Two Statutory Provisions on Point with Different Standards: At issue was the applicability of two statutes prohibiting livestock owners from allowing their animals to roam. Both found in Tex. Agric. Code Chapter 143, Section 143.102 prohibits “knowingly permit[ting]” such roaming, while Section 143.074 provides that in counties that have enacted stock laws, “a person may not permit” roaming. It was alleged: “a driver on a state highway collide[d] with an escaped bull in a county with a stock law . . . .Held: Reversed. The court of appeals applied the latter section and allowed recovery by the driver with no required showing of knowing permission to roam. The Court noted that Section 143.107 specifies that Section 143.102 “prevails to the extent of any conflict with another provision of this chapter.”  Hence, the heightened mental-state provision would be the correct standard to apply in a livestock accident on a state highway. The Court therefore reversed in part the court of appeals opinion and reinstated summary judgment for the defendant.



Glenn v. Leal, W.L. 854922; Lexis 141 (Tex. 2020)

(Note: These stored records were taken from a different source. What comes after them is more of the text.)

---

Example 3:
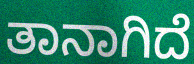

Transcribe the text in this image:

ತಾನಾಗಿದೆ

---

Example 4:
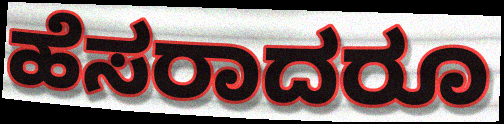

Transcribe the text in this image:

ಹೆಸರಾದರೂ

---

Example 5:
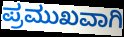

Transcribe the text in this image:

ಪ್ರಮುಖವಾಗಿ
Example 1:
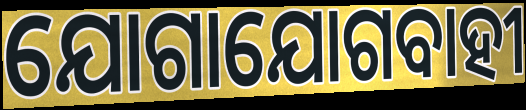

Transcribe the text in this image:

ଯୋଗାଯୋଗବାହୀ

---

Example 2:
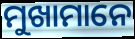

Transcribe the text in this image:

ମୁଖାମାନେ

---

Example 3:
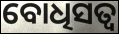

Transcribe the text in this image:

ବୋଧିସତ୍ବ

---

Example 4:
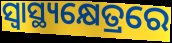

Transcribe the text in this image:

ସ୍ୱାସ୍ଥ୍ୟକ୍ଷେତ୍ରରେ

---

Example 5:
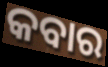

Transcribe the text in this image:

କବାର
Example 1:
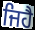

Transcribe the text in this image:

ਜਿਹੈ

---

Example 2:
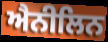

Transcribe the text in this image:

ਐਨੀਲਿਨ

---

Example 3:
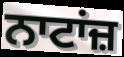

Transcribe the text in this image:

ਨਾਟਾਂਜ਼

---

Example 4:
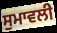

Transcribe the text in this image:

ਸੁਮਾਵਲੀ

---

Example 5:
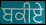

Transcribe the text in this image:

ਬਕੀਏ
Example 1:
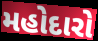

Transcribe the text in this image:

મહોદારો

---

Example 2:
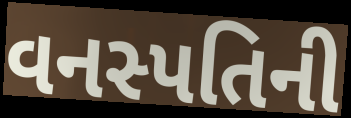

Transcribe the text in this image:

વનસ્પતિની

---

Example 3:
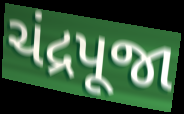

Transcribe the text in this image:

ચંદ્રપૂજા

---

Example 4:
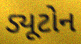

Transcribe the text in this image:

ડ્યૂટોન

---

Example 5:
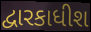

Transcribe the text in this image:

દ્વારકાધીશ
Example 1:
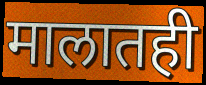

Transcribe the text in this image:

मालातही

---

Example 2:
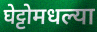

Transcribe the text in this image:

घेट्टोमधल्या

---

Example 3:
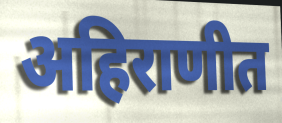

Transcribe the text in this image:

अहिराणीत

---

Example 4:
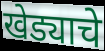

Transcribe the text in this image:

खेड्याचे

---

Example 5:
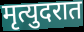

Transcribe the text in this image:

मृत्युदरात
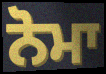
ਨੋਮਾ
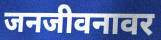
जनजीवनावर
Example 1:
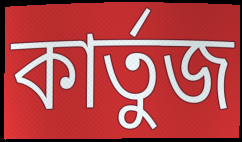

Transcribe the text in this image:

কার্তুজ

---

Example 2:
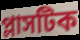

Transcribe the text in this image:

প্লাসটিক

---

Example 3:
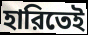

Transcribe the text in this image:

হারিতেই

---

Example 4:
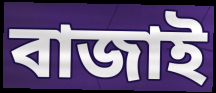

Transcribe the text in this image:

বাজাই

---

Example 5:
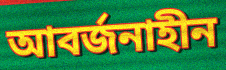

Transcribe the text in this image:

আবর্জনাহীন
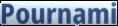
Pournami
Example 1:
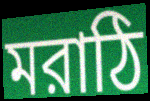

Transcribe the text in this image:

মরাঠি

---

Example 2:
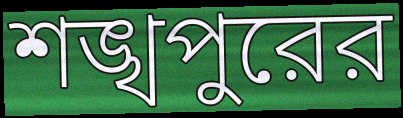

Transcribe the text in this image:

শঙ্খপুরের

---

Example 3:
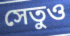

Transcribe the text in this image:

সেতুও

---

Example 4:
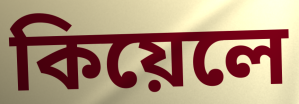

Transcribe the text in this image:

কিয়েলে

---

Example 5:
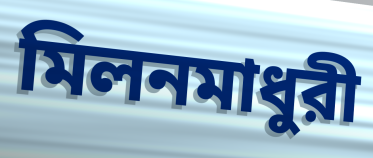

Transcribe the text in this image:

মিলনমাধুরী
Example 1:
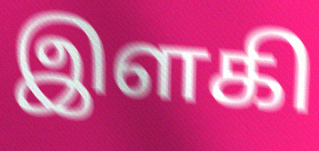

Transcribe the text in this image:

இளகி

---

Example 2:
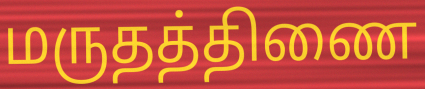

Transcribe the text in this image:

மருதத்திணை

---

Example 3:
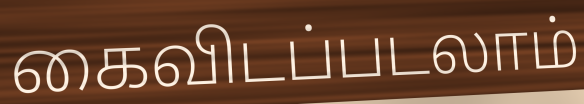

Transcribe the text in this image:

கைவிடப்படலாம்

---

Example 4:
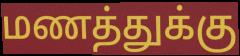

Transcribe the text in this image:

மணத்துக்கு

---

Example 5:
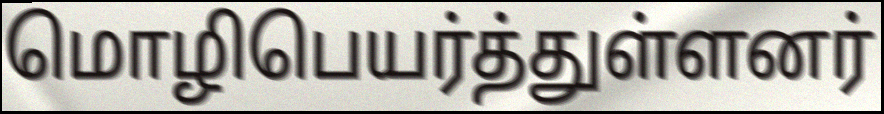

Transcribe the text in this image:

மொழிபெயர்த்துள்ளனர்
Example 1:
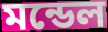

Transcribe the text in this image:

মন্ডেল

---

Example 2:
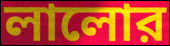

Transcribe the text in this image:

লালোর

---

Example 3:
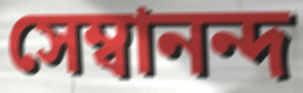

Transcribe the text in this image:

সেম্বানন্দ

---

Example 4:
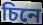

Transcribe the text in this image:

At issue in this health care liability case was the applicability of a willful and wanton negligence standard under Tex. Civ. Prac. & Remedies Code Section 74.153, which applies in the provision of emergency medical care. The defendant, Dr. Glenn, delivered plaintiff Leal’s baby with some apparent haste when the baby’s shoulder lodged within the mother’s pelvis while simultaneously experiencing the umbilical cord’s wrapping around the baby’s neck. The baby suffered permanent injury from the hasty delivery. Leals sued Glenn, and at trial, the trial court denied Glenn’s motion for a directed verdict and refused his requested jury instructions as to whether emergency medical care had been provided and whether he had acted with willful and wanton negligence. The jury returned a verdict for the Leals under an ordinary negligence standard. The trial court denied Glenn’s motion for JNOV. Held: Reversed and remand for new trial. The court of appeals relied on a 2018 Second Court of Appeals decision that refused to apply the willful and wanton standard to cases that did not originate in the emergency department before moving to the obstetrical unit. However, in that case, this Court then reversed, construing the statutory language and applicability of the willful and wanton standard as requiring origin of care in the emergency department only for care later completed in the surgical suite, but NOT requiring that same origin of care for care completed in the obstetrical unit. (See Texas Health Presbyterian Hospital of Denton v. D.A., 569 S.W.3d 126 (Tex. 2018)). Citing its decision in Texas Health, the Court held that the court of appeals erred in its application of the section 74.153 standard. Therefore, as the error went directly to the jury instruction that resulted in the verdict against Dr. Glenn, the Court reversed the court of appeals and remanded for a new trial.